Volume 21, Number 6—June 2015
Carnobacterium divergens Bacteremia in Woman
To the Editor: Carnobacterium spp. are ubiquitous lactic acid bacteria isolated from cold and temperate environments (1). They are present in food including fish, meat, and dairy products. Only C. divergens and C. maltaromaticum (formerly C. piscicola) are found in dairy products (2). Carnobacteria are well known for their ability to produce bacteriocins that inhibit Listeria monocytogenes (1). Because Carnobacterium and Listeria bacteria are psychrotrophic and share the same ecologic niche, many studies have highlighted the potential use of carnobacteria as a biopreservative (1). These bacteria were previously believed to be nonpathogenic for humans. We report a case of C. divergens bacteremia in a woman.
In January 2013, a 57-year-old woman with a history of diabetes mellitus, severe undernutrition, and chronic alcoholism was admitted to the intensive care unit of the Avicenne Hospital, Bobigny, France, for diabetic ketoacidosis with altered level of consciousness. Physical examination revealed a low body temperature (30.1°C) and epigastric tenderness. At admission, a computed tomographic scan of the abdomen showed pneumoperitoneum with low-abundance ascites. Antimicrobial therapy with piperacillin/tazobactam and amikacin was empirically started. Exploratory laparotomy findings were within normal limits.

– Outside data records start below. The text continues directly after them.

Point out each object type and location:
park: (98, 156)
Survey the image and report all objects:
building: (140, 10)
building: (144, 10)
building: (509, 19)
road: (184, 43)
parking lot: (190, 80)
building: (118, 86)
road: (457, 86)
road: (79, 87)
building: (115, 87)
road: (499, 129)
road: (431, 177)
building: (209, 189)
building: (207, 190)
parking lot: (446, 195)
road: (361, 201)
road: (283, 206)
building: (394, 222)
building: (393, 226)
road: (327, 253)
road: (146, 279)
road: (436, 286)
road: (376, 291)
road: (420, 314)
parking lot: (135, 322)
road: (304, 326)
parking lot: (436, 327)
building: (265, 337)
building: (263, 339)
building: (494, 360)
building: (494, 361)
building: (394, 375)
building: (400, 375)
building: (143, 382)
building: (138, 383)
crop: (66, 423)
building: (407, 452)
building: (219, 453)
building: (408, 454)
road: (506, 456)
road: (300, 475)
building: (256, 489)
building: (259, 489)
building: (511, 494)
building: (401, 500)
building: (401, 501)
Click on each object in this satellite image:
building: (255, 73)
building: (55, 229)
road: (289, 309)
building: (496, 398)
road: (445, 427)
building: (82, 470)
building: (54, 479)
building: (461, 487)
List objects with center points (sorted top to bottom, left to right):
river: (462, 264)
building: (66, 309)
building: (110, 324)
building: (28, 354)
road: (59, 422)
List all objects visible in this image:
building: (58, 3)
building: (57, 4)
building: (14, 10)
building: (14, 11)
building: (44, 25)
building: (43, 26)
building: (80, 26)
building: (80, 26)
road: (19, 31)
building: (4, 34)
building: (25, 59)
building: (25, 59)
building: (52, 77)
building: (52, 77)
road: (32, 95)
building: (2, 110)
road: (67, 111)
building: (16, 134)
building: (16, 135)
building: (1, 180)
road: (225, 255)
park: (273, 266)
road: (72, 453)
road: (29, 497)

Three days after admission, acute necrotizing esophagitis (“black esophagus”) with multiple gastroduodenal ulcerations was diagnosed by gastrointestinal endoscopy. By then, septic shock had developed. Antimicrobial drug therapy was empirically changed to imipenem/cilastatin and amikacin. A total esophagectomy with gastrostomy and esophagostomy was performed. No etiology for black esophagus could be established. Parenteral nutrition was begun 24 hours after surgery and relieved with enteral nutrition 72 hours after surgery. On hospitalization day 13, after having clinically improved, the patient consecutively experienced 2 episodes of hypoxemic cardiac arrest and resuscitation. Fever began 2.5 hours later and septic shock again developed. Exploratory laparotomy findings ruled out ischemic colitis.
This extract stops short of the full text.